Task to complete: The data shown below should all be retyped exactly.

------------------------

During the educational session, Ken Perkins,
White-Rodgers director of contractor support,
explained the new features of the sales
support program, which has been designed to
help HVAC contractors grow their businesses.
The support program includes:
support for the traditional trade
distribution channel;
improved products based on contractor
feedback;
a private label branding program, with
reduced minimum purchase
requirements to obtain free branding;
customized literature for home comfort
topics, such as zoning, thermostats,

------------------------

Output of the exercise:
During the educational session, Ken Perkins,
White-Rodgers director of contractor support,
explained the new features of the sales
support program, which has been designed to
help HVAC contractors grow their businesses.
The support program includes:
support for the traditional trade
distribution channel;
improved products based on contractor
feedback;
a private label branding program, with
reduced minimum purchase
requirements to obtain free branding;
customized literature for home comfort
topics, such as zoning, thermostats,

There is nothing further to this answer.